En ciudades como Nueva York, la mayoría se ha desconectado por completo de lo que implica producir alimentos o agua limpia. En la tienda Recreational Equipment, Inc (REI), Jenna se asombró de la abundancia de equipo especializado, desde luces solares hasta kayaks plegables, pero también de lo fácil que era suponer que todo eso resolvería el problema real: la incapacidad de la mayoría para sobrevivir sin tecnología ni infraestructuras modernas.
Y más aún, la mayoría de las personas ni siquiera sabe manejar su miedo o frustración. Sin la capacidad de regular sus emociones, serían los primeros en generar o amplificar el caos ante un evento catastrófico. Como Jenna reflexionó, gran parte de la preparación consiste no en planear cómo vivir sin que te afecte el fin del mundo, sino en permitirse ser afectado, reconocer el cambio y trabajar con otros para adaptarse y sobrevivir.
En última instancia, su aprendizaje no fue solo técnico o físico, sino un recordatorio de que la supervivencia no es fetichizar la violencia ni acumular armas o víveres, sino reaprender la interdependencia con la naturaleza y con otras personas, recuperar habilidades olvidadas y prepararse emocionalmente para los desafíos que ya están aquí o que podrían venir. Más que resistir el caos sin ser afectado, se trata de dejarse transformar por un mundo cambiante y estar dispuesto a colaborar con otros para enfrentar lo que venga.
1) En 2025, un tercio de los estadounidenses afirman dedicar parte del presupuesto de su hogar a la preparación. Un análisis de los datos de la Agencia Federal para el Manejo de Emergencias de Estados Unidos indicó recientemente que unos 20 millones de estadounidenses se identifican como “preparacionistas”. Alrededor del 7 por ciento de todos los hogares, aproximadamente el doble que en 2017, están “trabajando activamente para ser autosuficientes ante cualquier apocalipsis.
La experiencia de Jenna Wortham, al contrastar los escenarios de colapso mediático con el aprendizaje de habilidades ancestrales, pone en evidencia que las respuestas individuales, mercantilizadas y centradas en el aislamiento no son sostenibles ni suficientes.
Frente a la amenaza real del deterioro ambiental y la fragilidad de los sistemas que sostienen la vida moderna, el texto deja ver que existen alternativas civilizatorias posibles si se revaloran prácticas de cooperación, interdependencia y reaprendizaje con el entorno.
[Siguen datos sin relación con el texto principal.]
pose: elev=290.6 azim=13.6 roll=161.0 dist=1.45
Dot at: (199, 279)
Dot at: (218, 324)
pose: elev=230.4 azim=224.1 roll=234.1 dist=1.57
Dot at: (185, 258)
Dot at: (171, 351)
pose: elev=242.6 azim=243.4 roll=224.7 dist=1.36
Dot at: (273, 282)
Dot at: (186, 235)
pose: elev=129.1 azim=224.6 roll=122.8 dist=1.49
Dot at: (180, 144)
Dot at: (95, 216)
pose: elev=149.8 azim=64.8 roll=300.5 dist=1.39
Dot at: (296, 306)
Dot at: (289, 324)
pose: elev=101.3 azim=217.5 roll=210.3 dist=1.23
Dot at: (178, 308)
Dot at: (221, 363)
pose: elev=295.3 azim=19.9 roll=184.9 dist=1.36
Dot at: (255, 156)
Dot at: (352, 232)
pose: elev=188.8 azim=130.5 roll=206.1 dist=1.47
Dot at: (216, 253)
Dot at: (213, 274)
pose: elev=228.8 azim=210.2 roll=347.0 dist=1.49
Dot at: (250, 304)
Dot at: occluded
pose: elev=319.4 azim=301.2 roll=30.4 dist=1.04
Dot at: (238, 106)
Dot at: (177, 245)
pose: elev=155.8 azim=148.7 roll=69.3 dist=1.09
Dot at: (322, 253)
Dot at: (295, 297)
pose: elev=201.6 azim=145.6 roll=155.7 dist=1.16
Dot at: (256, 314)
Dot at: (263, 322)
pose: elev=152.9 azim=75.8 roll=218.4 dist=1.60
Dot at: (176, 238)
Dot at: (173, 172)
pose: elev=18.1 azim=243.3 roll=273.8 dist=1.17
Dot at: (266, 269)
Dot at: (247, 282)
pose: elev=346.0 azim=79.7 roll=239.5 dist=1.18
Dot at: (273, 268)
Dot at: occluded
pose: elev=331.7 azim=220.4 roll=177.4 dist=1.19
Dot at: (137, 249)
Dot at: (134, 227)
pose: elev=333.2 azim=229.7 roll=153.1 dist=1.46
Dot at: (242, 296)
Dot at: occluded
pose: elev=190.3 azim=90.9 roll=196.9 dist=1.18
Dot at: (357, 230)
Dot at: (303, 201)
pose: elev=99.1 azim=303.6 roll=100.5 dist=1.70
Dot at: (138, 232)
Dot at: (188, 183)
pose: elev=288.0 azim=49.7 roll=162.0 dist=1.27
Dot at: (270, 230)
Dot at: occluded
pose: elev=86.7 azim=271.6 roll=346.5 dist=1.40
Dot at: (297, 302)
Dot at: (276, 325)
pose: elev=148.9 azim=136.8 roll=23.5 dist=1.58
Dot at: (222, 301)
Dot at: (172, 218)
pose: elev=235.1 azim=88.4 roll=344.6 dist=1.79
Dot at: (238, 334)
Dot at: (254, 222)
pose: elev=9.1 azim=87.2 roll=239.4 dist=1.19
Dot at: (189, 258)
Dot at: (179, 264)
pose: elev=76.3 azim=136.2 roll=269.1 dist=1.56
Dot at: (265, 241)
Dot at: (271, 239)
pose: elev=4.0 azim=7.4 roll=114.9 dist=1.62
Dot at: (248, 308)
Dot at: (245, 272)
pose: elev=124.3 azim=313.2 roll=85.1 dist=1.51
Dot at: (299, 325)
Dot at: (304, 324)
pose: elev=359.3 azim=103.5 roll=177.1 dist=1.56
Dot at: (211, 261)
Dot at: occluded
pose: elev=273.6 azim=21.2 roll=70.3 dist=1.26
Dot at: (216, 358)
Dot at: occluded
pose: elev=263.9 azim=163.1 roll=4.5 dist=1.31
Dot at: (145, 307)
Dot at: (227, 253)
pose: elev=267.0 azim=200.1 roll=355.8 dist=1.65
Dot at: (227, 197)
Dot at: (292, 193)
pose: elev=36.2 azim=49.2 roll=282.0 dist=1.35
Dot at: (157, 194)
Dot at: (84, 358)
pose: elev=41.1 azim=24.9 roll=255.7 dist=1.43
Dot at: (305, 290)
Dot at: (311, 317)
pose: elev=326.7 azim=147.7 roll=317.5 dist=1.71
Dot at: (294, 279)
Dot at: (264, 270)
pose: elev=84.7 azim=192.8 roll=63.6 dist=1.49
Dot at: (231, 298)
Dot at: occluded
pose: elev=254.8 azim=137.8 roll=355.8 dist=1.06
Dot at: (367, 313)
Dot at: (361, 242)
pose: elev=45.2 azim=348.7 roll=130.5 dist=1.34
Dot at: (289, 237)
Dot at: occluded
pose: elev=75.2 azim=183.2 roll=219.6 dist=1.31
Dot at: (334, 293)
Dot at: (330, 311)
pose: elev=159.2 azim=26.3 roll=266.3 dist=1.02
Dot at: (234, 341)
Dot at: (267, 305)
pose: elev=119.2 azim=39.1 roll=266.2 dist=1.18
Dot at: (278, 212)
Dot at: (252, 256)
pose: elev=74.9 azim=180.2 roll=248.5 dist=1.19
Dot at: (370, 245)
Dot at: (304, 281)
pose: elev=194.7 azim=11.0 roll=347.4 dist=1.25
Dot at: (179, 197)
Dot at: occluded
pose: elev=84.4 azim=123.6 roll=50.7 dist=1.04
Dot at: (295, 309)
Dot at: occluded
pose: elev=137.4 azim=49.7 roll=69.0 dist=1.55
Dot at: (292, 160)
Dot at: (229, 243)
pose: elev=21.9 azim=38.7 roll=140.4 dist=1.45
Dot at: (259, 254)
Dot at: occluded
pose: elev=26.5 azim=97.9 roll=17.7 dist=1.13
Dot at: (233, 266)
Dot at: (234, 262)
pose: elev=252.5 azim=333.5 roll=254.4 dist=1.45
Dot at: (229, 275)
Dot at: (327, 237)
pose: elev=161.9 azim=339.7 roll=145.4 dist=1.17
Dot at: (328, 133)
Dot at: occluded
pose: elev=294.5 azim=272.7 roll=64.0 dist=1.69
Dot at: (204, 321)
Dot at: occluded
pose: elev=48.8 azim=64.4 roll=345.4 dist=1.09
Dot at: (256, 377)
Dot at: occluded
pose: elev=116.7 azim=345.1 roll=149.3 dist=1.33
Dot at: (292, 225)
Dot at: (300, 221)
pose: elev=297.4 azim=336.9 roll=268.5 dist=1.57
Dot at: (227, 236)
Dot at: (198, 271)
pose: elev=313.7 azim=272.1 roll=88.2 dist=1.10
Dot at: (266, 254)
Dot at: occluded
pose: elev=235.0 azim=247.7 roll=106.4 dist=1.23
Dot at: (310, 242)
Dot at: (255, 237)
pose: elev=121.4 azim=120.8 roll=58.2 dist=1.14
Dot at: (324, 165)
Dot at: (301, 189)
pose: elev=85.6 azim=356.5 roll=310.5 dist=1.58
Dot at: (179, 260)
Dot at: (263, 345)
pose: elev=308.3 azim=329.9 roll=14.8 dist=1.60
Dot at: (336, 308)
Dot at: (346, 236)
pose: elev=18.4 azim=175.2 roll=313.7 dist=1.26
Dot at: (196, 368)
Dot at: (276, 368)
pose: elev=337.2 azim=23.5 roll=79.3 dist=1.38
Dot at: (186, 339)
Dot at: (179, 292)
No se trata de volver al pasado, sino de rescatar conocimientos colectivos y formas de vida que no estén fundadas en la lógica del consumo, la competencia y la exclusión.
Esta idea se opone radicalmente a los discursos del miedo que legitiman la militarización de la vida cotidiana o la construcción de refugios de élite, y más bien invita a combatir el deterioro ambiental con comunidad, educación práctica y resiliencia compartida.
Lo que para unos es crisis, para otros se convierte en negocio. Ante esto, el relato de la autora funciona como una crítica al paradigma dominante y una invitación a pensar en otras formas de habitar el mundo, donde el centro no sea la propiedad privada o la autosuficiencia tecnificada, sino la posibilidad de reactivar vínculos solidarios y horizontes de vida colectiva frente a un futuro incierto.